The big storm about the cover was Henri’s pose. He held out his Bancroft racquet, the emblem on the throat almost thrust at the camera. Henri later told me that it was innocent, that his racquet just happened to be there when Weiner was shooting. But for many in the squash world, the joy of having squash players on the cover of SI was instantly tainted by the fact that Henri was hawking a racquet—he worked as a salesman for a sporting goods firm (he started his own company in 1969, Henri Salaun Sports, a firm that he still runs today at age eighty-two.) Interestingly, Diehl played with the same racquet, but his left hand (consciously?) covered the emblem on the throat.

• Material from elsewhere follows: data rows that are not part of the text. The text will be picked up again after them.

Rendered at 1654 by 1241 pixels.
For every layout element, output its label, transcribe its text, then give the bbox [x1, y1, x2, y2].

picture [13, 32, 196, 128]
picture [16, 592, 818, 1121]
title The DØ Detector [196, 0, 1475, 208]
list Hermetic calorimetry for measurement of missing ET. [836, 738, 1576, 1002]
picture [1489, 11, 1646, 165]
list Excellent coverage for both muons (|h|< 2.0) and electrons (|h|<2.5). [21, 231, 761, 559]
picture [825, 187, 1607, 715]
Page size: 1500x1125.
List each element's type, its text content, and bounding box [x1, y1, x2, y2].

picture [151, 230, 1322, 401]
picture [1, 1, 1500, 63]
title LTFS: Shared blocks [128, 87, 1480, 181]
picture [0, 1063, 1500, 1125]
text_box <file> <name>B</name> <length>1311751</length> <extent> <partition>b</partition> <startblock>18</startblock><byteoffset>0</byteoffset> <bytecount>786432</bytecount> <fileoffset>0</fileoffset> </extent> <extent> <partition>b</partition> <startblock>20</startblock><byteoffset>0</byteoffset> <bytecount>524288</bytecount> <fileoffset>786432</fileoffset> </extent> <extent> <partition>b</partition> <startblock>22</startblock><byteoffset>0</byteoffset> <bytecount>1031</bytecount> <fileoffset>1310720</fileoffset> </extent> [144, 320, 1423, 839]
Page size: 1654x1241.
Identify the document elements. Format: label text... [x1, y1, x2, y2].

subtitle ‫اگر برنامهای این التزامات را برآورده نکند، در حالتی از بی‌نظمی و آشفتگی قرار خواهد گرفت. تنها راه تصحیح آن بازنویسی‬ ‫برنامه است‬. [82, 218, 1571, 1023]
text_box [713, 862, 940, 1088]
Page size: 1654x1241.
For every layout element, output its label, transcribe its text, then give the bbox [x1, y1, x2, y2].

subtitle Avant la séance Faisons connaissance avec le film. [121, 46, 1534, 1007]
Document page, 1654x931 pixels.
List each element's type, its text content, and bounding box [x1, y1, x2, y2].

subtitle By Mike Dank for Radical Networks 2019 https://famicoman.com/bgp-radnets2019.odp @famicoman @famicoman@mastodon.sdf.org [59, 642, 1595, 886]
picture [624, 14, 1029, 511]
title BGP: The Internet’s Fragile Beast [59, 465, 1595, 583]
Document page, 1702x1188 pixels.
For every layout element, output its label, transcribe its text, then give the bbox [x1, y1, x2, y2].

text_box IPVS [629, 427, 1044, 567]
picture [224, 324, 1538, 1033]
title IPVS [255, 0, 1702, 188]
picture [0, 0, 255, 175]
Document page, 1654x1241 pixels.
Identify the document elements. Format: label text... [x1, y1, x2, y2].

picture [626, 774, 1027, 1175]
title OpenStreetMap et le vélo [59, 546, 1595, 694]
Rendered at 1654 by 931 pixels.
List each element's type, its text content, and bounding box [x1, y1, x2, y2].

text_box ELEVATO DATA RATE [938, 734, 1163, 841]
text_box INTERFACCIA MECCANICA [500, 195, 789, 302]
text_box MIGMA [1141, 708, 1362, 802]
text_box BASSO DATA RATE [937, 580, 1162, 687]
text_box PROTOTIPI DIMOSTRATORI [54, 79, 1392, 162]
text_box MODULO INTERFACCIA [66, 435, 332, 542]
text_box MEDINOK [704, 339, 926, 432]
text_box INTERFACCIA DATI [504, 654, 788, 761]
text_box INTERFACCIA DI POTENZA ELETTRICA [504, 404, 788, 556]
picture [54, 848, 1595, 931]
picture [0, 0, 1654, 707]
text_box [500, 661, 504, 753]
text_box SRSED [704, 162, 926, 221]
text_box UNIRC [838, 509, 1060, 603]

Perhaps Diehl and Henri, as cover boys, might merit a short obituary in SI when they die. Joe Alston, the only badminton player to grace a SI cover (in March 1955) got a mention in the “For the Record” page when he passed away this spring.

As for the other racquet sports, there is a SI shutout. A racquetballer has never appeared on the cover, nor champions of paddle tennis, racquets, court tennis or ping pong. But tennis, yes. Seventy-eight times.

One Response to “Sports Illustrated Covers”

  1. Matthew Says:
    By following the link to the SI archive, you can see the contents of this issue, which features a spread of color photos of Salaun and Mateer going at it. Despite all the differences between 1950s hardball and the game we play today, you can still sense the common thread from these pictures.